The problem ▸ Would you retype exactly the lines from the one containing "[442,469,474,484] fixing ->" through the last line of the records below, and nothing else?

Before and after images:
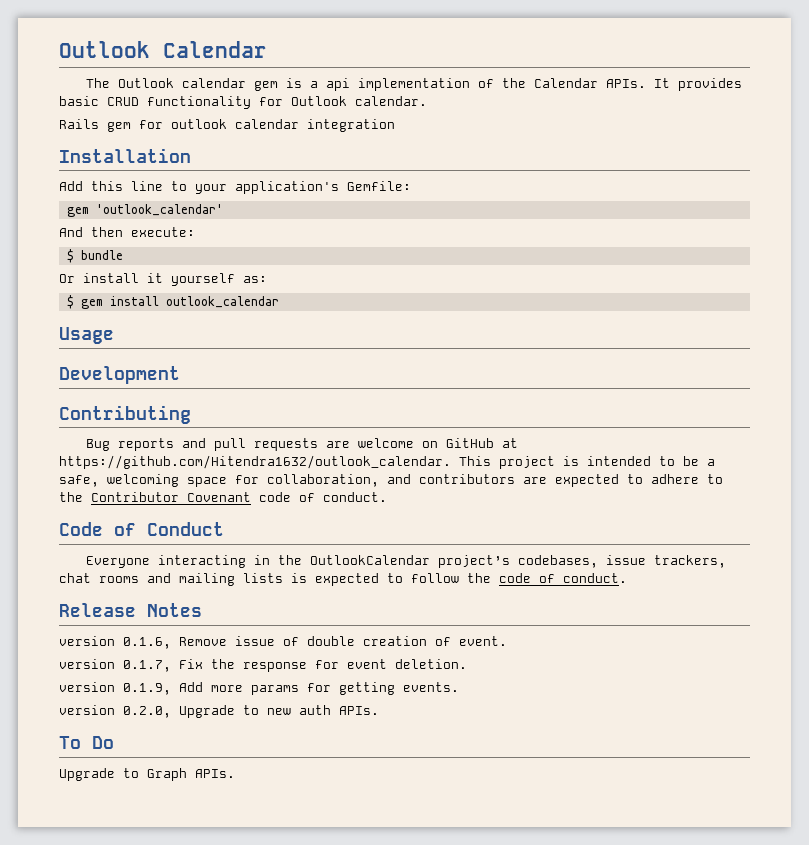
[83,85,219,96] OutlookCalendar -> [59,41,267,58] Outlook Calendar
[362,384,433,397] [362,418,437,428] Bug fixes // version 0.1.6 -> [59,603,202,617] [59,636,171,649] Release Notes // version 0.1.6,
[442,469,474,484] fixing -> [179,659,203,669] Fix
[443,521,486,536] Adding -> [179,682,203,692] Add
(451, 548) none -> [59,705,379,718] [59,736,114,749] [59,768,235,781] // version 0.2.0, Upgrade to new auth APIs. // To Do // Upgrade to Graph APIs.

Written answer ▸
[442,469,474,484] fixing -> [179,659,203,669] Fix
[443,521,486,536] Adding -> [179,682,203,692] Add
(451, 548) none -> [59,705,379,718] [59,736,114,749] [59,768,235,781] // version 0.2.0, Upgrade to new auth APIs. // To Do // Upgrade to Graph APIs.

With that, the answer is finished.